--- PROBLEM STATEMENT ---
When you return the data, keep each character exactly as it appears.

--- SOURCE MATERIAL ---

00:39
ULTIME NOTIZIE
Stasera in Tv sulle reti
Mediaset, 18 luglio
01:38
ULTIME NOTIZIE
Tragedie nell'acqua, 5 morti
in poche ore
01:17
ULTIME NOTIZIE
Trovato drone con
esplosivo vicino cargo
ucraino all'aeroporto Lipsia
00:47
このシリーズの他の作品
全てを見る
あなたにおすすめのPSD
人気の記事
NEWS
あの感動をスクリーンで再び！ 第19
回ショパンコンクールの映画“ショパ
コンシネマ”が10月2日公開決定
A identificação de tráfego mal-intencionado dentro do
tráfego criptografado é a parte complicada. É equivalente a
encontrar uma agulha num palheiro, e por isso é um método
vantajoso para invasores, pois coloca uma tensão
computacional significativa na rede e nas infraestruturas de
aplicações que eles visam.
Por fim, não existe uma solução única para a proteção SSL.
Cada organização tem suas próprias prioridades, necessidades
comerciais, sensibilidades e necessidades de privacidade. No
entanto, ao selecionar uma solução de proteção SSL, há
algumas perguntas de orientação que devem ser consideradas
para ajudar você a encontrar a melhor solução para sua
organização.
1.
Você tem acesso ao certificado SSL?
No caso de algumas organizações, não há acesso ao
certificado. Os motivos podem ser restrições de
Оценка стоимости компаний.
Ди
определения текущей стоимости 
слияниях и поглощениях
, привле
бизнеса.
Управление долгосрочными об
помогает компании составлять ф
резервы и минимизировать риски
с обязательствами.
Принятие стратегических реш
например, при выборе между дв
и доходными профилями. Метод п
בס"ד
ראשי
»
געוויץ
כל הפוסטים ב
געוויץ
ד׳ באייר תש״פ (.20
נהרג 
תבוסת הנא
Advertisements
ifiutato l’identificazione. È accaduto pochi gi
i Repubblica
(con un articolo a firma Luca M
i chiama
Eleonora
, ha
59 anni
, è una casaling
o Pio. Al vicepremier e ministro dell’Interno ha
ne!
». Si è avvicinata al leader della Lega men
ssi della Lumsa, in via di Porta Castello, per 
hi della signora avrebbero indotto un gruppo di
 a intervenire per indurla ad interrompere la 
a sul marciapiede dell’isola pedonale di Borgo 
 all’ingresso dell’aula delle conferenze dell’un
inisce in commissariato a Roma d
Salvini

--- ANSWER SPACE ---
00:39
ULTIME NOTIZIE
Stasera in Tv sulle reti
Mediaset, 18 luglio
01:38
ULTIME NOTIZIE
Tragedie nell'acqua, 5 morti
in poche ore
01:17
ULTIME NOTIZIE
Trovato drone con
esplosivo vicino cargo
ucraino all'aeroporto Lipsia
00:47
このシリーズの他の作品
全てを見る
あなたにおすすめのPSD
人気の記事
NEWS
あの感動をスクリーンで再び！ 第19
回ショパンコンクールの映画“ショパ
コンシネマ”が10月2日公開決定
A identificação de tráfego mal-intencionado dentro do
tráfego criptografado é a parte complicada. É equivalente a
encontrar uma agulha num palheiro, e por isso é um método
vantajoso para invasores, pois coloca uma tensão
computacional significativa na rede e nas infraestruturas de
aplicações que eles visam.
Por fim, não existe uma solução única para a proteção SSL.
Cada organização tem suas próprias prioridades, necessidades
comerciais, sensibilidades e necessidades de privacidade. No
entanto, ao selecionar uma solução de proteção SSL, há
algumas perguntas de orientação que devem ser consideradas
para ajudar você a encontrar a melhor solução para sua
organização.
1.
Você tem acesso ao certificado SSL?
No caso de algumas organizações, não há acesso ao
certificado. Os motivos podem ser restrições de
Оценка стоимости компаний.
Ди
определения текущей стоимости 
слияниях и поглощениях
, привле
бизнеса.
Управление долгосрочными об
помогает компании составлять ф
резервы и минимизировать риски
с обязательствами.
Принятие стратегических реш
например, при выборе между дв
и доходными профилями. Метод п
בס"ד
ראשי
»
געוויץ
כל הפוסטים ב
געוויץ
ד׳ באייר תש״פ (.20
נהרג 
תבוסת הנא
Advertisements
ifiutato l’identificazione. È accaduto pochi gi
i Repubblica
(con un articolo a firma Luca M
i chiama
Eleonora
, ha
59 anni
, è una casaling
o Pio. Al vicepremier e ministro dell’Interno ha
ne!
». Si è avvicinata al leader della Lega men
ssi della Lumsa, in via di Porta Castello, per 
hi della signora avrebbero indotto un gruppo di
 a intervenire per indurla ad interrompere la 
a sul marciapiede dell’isola pedonale di Borgo 
 all’ingresso dell’aula delle conferenze dell’un
inisce in commissariato a Roma d
Salvini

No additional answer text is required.